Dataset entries
◆ ◆ ◆

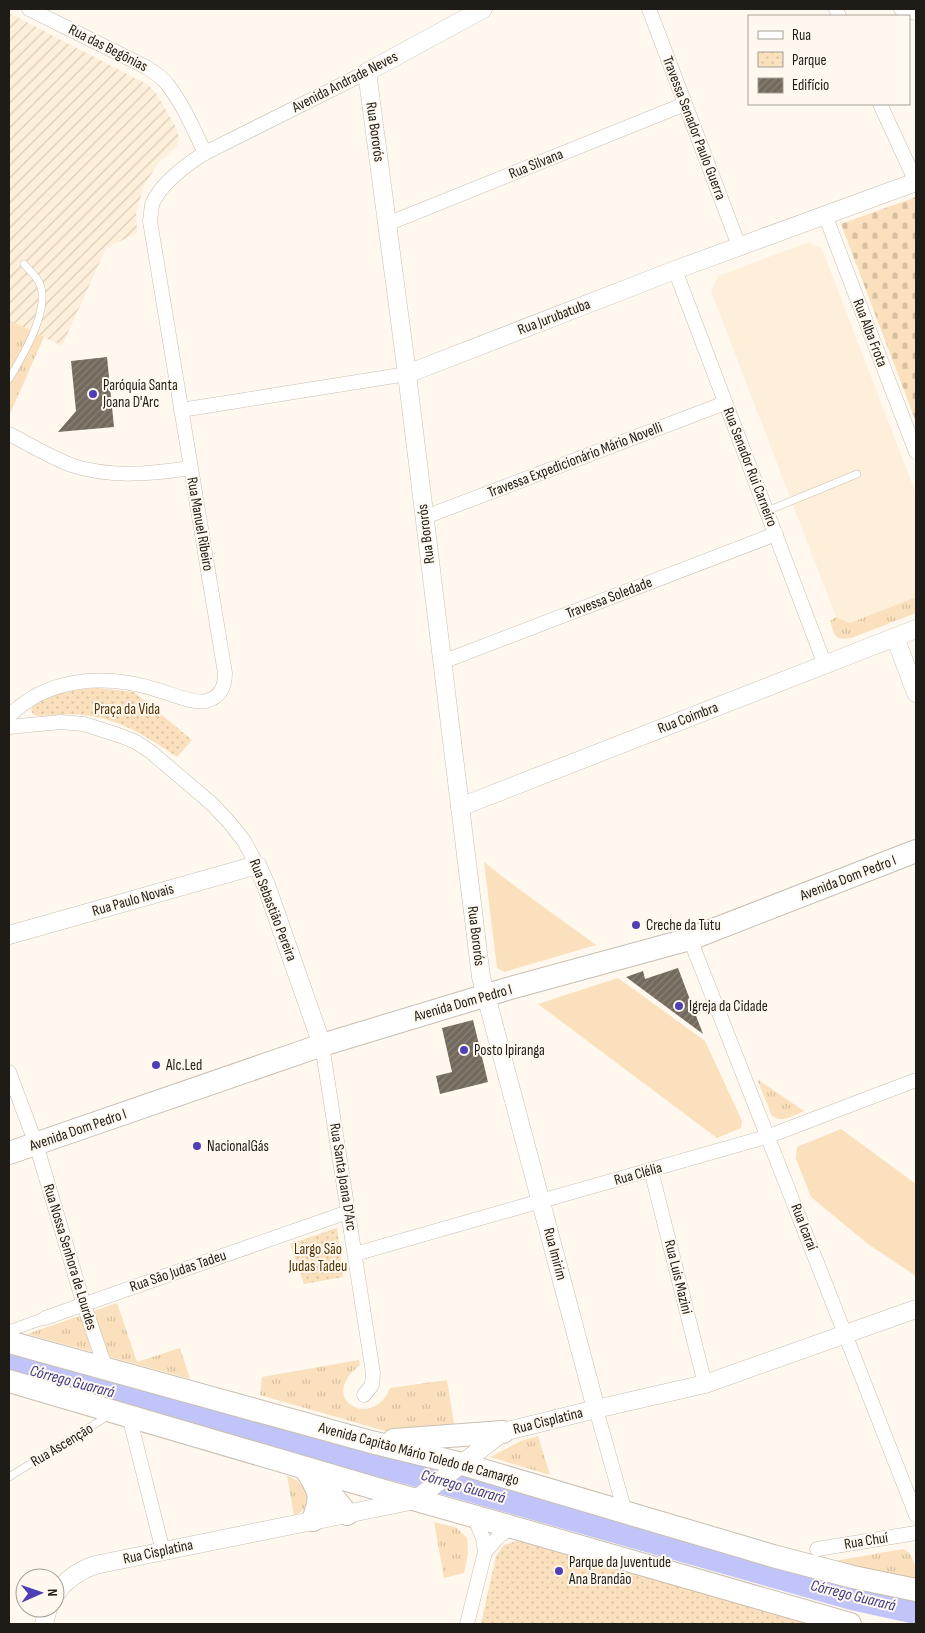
<svg xmlns="http://www.w3.org/2000/svg" width="925" height="1633" font-family="'Sofia Sans Condensed',sans-serif">
  <defs>
    <pattern id="industrial-furrows" width="10" height="10" patternUnits="userSpaceOnUse" patternTransform="scale(1.25)"><rect width="10" height="10" fill="#feefda"/><path d="M-1 1l2-2M0 10L10 0M9 11l2-2" fill="none" stroke="#d9ccba"/></pattern>
    <pattern id="grass-tufts" width="24" height="20" patternUnits="userSpaceOnUse" patternTransform="scale(1.25)"><rect width="24" height="20" fill="#fae0bc"/><path d="M3 7l-1-3M5 7V3M7 7l1-3M15 17l-1-3M17 17v-4M19 17l1-3" fill="none" stroke="#d6c0a1"/></pattern>
    <pattern id="cemetery-stones" width="16" height="16" patternUnits="userSpaceOnUse" patternTransform="scale(1.25)"><rect width="16" height="16" fill="#fae0bc"/><path d="M2 7V4a2 2 0 0 1 4 0v3zM10 15v-3a2 2 0 0 1 4 0v3z" fill="#d6c0a1"/></pattern>
    <pattern id="park-dots" width="8" height="8" patternUnits="userSpaceOnUse" patternTransform="scale(1.25)"><rect width="8" height="8" fill="#fae0bc"/><path d="M2 2h.1M6 6h.1" fill="none" stroke="#d6c0a1" stroke-width="1.8" stroke-linecap="round"/></pattern>
    <pattern id="building-hatch" width="6" height="6" patternUnits="userSpaceOnUse" patternTransform="scale(1.25)"><rect width="6" height="6" fill="#736a5d"/><path d="M-1 1l2-2M0 6l6-6M5 7l2-2" fill="none" stroke="#898279"/></pattern>
  </defs>
  <rect width="100%" height="100%" fill="#fef8ef"/>
  <path fill="#feefda" d="M809 242 822 249 916 494V597L850 623 836 617 711 291 718 276Z"/>
  <path fill="url(#industrial-furrows)" d="M9 13 148 85 156 93 177 129 179 139 177 146 159 162 144 185 136 213 137 233 106 248 62 346 9 320Z"/>
  <g fill="url(#grass-tufts)">
    <path d="M9 320 44 337 9 416Z"/>
    <path d="M916 597V613L851 638C834 641 835 635 830 621L836 617 850 623Z"/>
    <path d="M757 1079 804 1111C793 1116 783 1123 772 1116Z"/>
    <path d="M117 1303 137 1362 180 1348 190 1379 27 1334Z"/>
    <path d="M359 1360 360 1365C315 1400 374 1431 390 1388L447 1380 455 1430 399 1433 385 1431 260 1395 262 1377Z"/>
    <path d="M538 1436 550 1475 490 1457 521 1441Z"/>
    <path d="M287 1476C307 1482 318 1505 294 1516Z"/>
    <path d="M434 1522 457 1528 467 1538 468 1554 464 1573 444 1578Z"/>
    <path d="M903 1549 910 1553 916 1568V1579L829 1562Z"/>
  </g>
  <path fill="url(#cemetery-stones)" d="M916 197V422L841 224Z"/>
  <g fill="url(#park-dots)">
    <path d="M98 688 134 692 192 740 177 757C149 738 119 718 83 715 68 713 53 716 37 716L33 714 31 710C36 693 83 689 98 688Z"/>
    <path d="M337 1228 343 1277 304 1284 290 1244Z"/>
    <path d="M516 1541 521 1542 815 1624H481L496 1556 504 1545Z"/>
  </g>
  <g fill="#fae0bc">
    <path d="M484 862 512 884 596 945 504 972 497 968Z"/>
    <path d="M618 978 705 1041 742 1121 741 1128 717 1138 538 1004Z"/>
    <path d="M841 1129 916 1184V1276L868 1244 811 1197 796 1159 797 1147Z"/>
  </g>
  <g fill="none" stroke-linecap="round" stroke-linejoin="round">
    <path stroke="#c1c4f8" stroke-width="26" d="M9 1366 77 1386 414 1473 852 1597 916 1611"/>
  </g>
  <g fill="url(#building-hatch)">
    <path d="M107 357 114 427 58 432 76 411 71 361Z"/>
    <path d="M678 968 703 1034 626 977 643 971 645 979Z"/>
    <path d="M473 1020 488 1082 440 1094 436 1076 452 1072 442 1028Z"/>
  </g>
  <g fill="none" stroke-linecap="round" stroke-linejoin="round">
    <defs>
      <g id="service">
        <path d="M9 379C22 357 52 308 39 282 36 276 29 270 24 264"/>
        <path d="M767 511 857 474"/>
        <path d="M9 1477 108 1416"/>
      </g>
      <path id="pedestrian" d="M9 1331 45 1318"/>
      <g id="minor">
        <path d="M29 9 146 67C154 72 162 77 167 84 183 104 194 130 205 153"/>
        <path d="M649 9 739 246"/>
        <path d="M836 9 839 16"/>
        <path d="M901 9 916 13"/>
        <path d="M880 104 916 182"/>
        <path d="M825 215 916 452"/>
        <path d="M387 224 685 104"/>
        <path d="M675 270 825 665"/>
        <path d="M181 410 407 374"/>
        <path d="M9 434C29 444 50 457 71 465 109 478 152 474 190 468"/>
        <path d="M425 517 725 403"/>
        <path d="M442 662 776 534"/>
        <path d="M9 716C49 676 107 674 158 690 171 694 194 704 206 701 221 697 225 687 225 673L150 221C151 216 151 210 152 205 158 186 188 163 205 153L367 72"/>
        <path d="M9 727 61 722 84 724 121 736 136 742 151 752 212 804 229 822 244 841 257 865"/>
        <path d="M690 939 916 1515"/>
        <path d="M322 1045 373 1373 372 1385 364 1395"/>
        <path d="M9 1072 36 1144 84 1305 106 1369"/>
        <path d="M651 1170 705 1384"/>
        <path d="M355 1254 769 1136 916 1080"/>
        <path d="M45 1318 348 1212"/>
        <path d="M596 1409 625 1512"/>
        <path d="M129 1416 163 1551"/>
        <path d="M817 1549 916 1533"/>
        <path d="M485 1552 498 1537 512 1527"/>
        <path d="M467 1624 485 1552 483 1538 474 1517"/>
      </g>
      <g id="tertiary">
        <path d="M483 9 367 72 407 374 481 977 596 1409"/>
        <path d="M407 374 675 270 916 182"/>
        <path d="M895 637 916 693"/>
        <path d="M460 807 916 629"/>
        <path d="M9 935 257 865 266 885 322 1045"/>
        <path d="M55 1595C65 1580 78 1571 95 1565L415 1500 503 1432 596 1409 705 1384 916 1309"/>
        <path d="M44 1624 48 1608"/>
      </g>
      <g id="primary">
        <path d="M9 1153 322 1045 507 989 690 939 916 851"/>
        <path d="M9 1342 371 1442 462 1464 773 1556 853 1577 916 1590"/>
        <path d="M9 1381 381 1490 512 1527 850 1624"/>
        <path d="M394 1440 503 1432"/>
        <path d="M305 1468C319 1491 323 1494 313 1520"/>
        <path d="M316 1476 347 1514"/>
      </g>
    </defs>
    <use href="#service" stroke="#c9beb1" stroke-width="8"/>
    <use href="#pedestrian" stroke="#c9beb1" stroke-width="12"/>
    <use href="#minor" stroke="#c9beb1" stroke-width="15"/>
    <use href="#tertiary" stroke="#c9beb1" stroke-width="19"/>
    <use href="#primary" stroke="#c9beb1" stroke-width="24"/>
    <use href="#service" stroke="#fff" stroke-width="7"/>
    <use href="#pedestrian" stroke="#fff" stroke-width="11"/>
    <use href="#minor" stroke="#fff" stroke-width="14"/>
    <use href="#tertiary" stroke="#fff" stroke-width="18"/>
    <use href="#primary" stroke="#fff" stroke-width="22"/>
  </g>
  <g fill="#4e3fb7" stroke="#fef8ef" stroke-width="2">
    <circle cx="93" cy="394" r="5"/>
    <circle cx="636" cy="925" r="5"/>
    <circle cx="679" cy="1006" r="5"/>
    <circle cx="464" cy="1050" r="5"/>
    <circle cx="156" cy="1065" r="5"/>
    <circle cx="197" cy="1146" r="5"/>
    <circle cx="559" cy="1571" r="5"/>
  </g>
  <g text-anchor="middle" dominant-baseline="central" stroke-width="4" stroke-linejoin="round" paint-order="stroke">
    <g font-size="15" fill="#1f1b16" stroke="#fef8ef">
      <text transform="translate(108 48) rotate(27)">Rua das Begônias</text>
      <text transform="translate(345 82) rotate(-27)">Avenida Andrade Neves</text>
      <text transform="translate(694 128) rotate(69)">Travessa Senador Paulo Guerra</text>
      <text transform="translate(375 132) rotate(82)">Rua Bororós</text>
      <text transform="translate(536 164) rotate(-22)">Rua Silvana</text>
      <text transform="translate(554 317) rotate(-21)">Rua Jurubatuba</text>
      <text transform="translate(870 333) rotate(69)">Rua Alba Frota</text>
      <text transform="translate(575 460) rotate(-21)">Travessa Expedicionário Mário Novelli</text>
      <text transform="translate(750 467) rotate(69)">Rua Senador Rui Carneiro</text>
      <text transform="translate(200 524) rotate(80)">Rua Manuel Ribeiro</text>
      <text transform="translate(426 534) rotate(-97)">Rua Bororós</text>
      <text transform="translate(609 598) rotate(-21)">Travessa Soledade</text>
      <text transform="translate(688 718) rotate(-21)">Rua Coimbra</text>
      <text transform="translate(848 878) rotate(-21)">Avenida Dom Pedro I</text>
      <text transform="translate(133 900) rotate(-16)">Rua Paulo Novais</text>
      <text transform="translate(273 910) rotate(69)">Rua Sebastião Pereira</text>
      <text transform="translate(476 936) rotate(83)">Rua Bororós</text>
      <text transform="translate(463 1003) rotate(-16)">Avenida Dom Pedro I</text>
      <text transform="translate(78 1130) rotate(-19)">Avenida Dom Pedro I</text>
      <text transform="translate(638 1174) rotate(-16)">Rua Clélia</text>
      <text transform="translate(343 1177) rotate(81)">Rua Santa Joana D'Arc</text>
      <text transform="translate(804 1227) rotate(69)">Rua Icaraí</text>
      <text transform="translate(555 1254) rotate(75)">Rua Imirim</text>
      <text transform="translate(70 1257) rotate(73)">Rua Nossa Senhora de Lourdes</text>
      <text transform="translate(178 1271) rotate(-19)">Rua São Judas Tadeu</text>
      <text transform="translate(678 1277) rotate(76)">Rua Luis Mazini</text>
      <text transform="translate(548 1421) rotate(-14)">Rua Cisplatina</text>
      <text transform="translate(62 1445) rotate(-31)">Rua Ascenção</text>
      <text transform="translate(419 1454) rotate(15)">Avenida Capitão Mário Toledo de Camargo</text>
      <text transform="translate(866 1541) rotate(-9)">Rua Chuí</text>
      <text transform="translate(158 1552) rotate(-12)">Rua Cisplatina</text>
    </g>
    <g font-size="15" fill="#1f1b16" stroke="#fef8ef" text-anchor="start">
      <text x="103" y="385">Paróquia Santa<tspan x="103" dy="17">Joana D'Arc</tspan></text>
      <text x="646" y="925">Creche da Tutu</text>
      <text x="689" y="1006">Igreja da Cidade</text>
      <text x="474" y="1050">Posto Ipiranga</text>
      <text x="166" y="1065">Alc.Led</text>
      <text x="207" y="1146">NacionalGás</text>
      <text x="569" y="1562">Parque da Juventude<tspan x="569" dy="17">Ana Brandão</tspan></text>
    </g>
    <g font-size="15" fill="#4e3200" stroke="#fef8ef">
      <text x="127" y="709">Praça da Vida</text>
      <text x="318" y="1249">Largo São<tspan x="318" dy="17">Judas Tadeu</tspan></text>
    </g>
    <g font-size="16" font-style="italic" fill="#3d3984" stroke="#fef8ef">
      <text transform="translate(72 1382) rotate(15)">Córrego Guarará</text>
      <text transform="translate(463 1487) rotate(16)">Córrego Guarará</text>
      <text transform="translate(853 1596) rotate(14)">Córrego Guarará</text>
    </g>
  </g>
  <rect width="925" height="1633" fill="none" stroke="#1f1b16" stroke-width="20"/>
  <rect x="748" y="15" width="162" height="90" fill="#fef8ef" stroke="#a5a098"/>
  <rect x="758" y="31" width="25" height="8" fill="#ffffff" stroke="#a5a098"/>
  <text x="792" y="40" font-size="15" fill="#1f1b16">Rua</text>
  <rect x="758" y="52" width="25" height="15" fill="url(#park-dots)" stroke="#a5a098"/>
  <text x="792" y="65" font-size="15" fill="#1f1b16">Parque</text>
  <rect x="758" y="78" width="25" height="15" fill="url(#building-hatch)" stroke="#a5a098"/>
  <text x="792" y="90" font-size="15" fill="#1f1b16">Edifício</text>
  <g transform="translate(40 1593) rotate(88)"><circle r="24" fill="#fef8ef" stroke="#a5a098"/>
  <path d="M0-4L9 19L0 12L-9 19Z" fill="#4e3fb7"/>
  <text y="-8" font-size="14" font-weight="bold" text-anchor="middle" fill="#1f1b16">N</text>
  </g>
</svg>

◆ ◆ ◆

**YOUR OBJECTIVE:**
In the entries above, find every line with the word "Joana" and list it.

**EXERCISE OUTPUT:**
      <text transform="translate(343 1177) rotate(81)">Rua Santa Joana D'Arc</text>
      <text x="103" y="385">Paróquia Santa<tspan x="103" dy="17">Joana D'Arc</tspan></text>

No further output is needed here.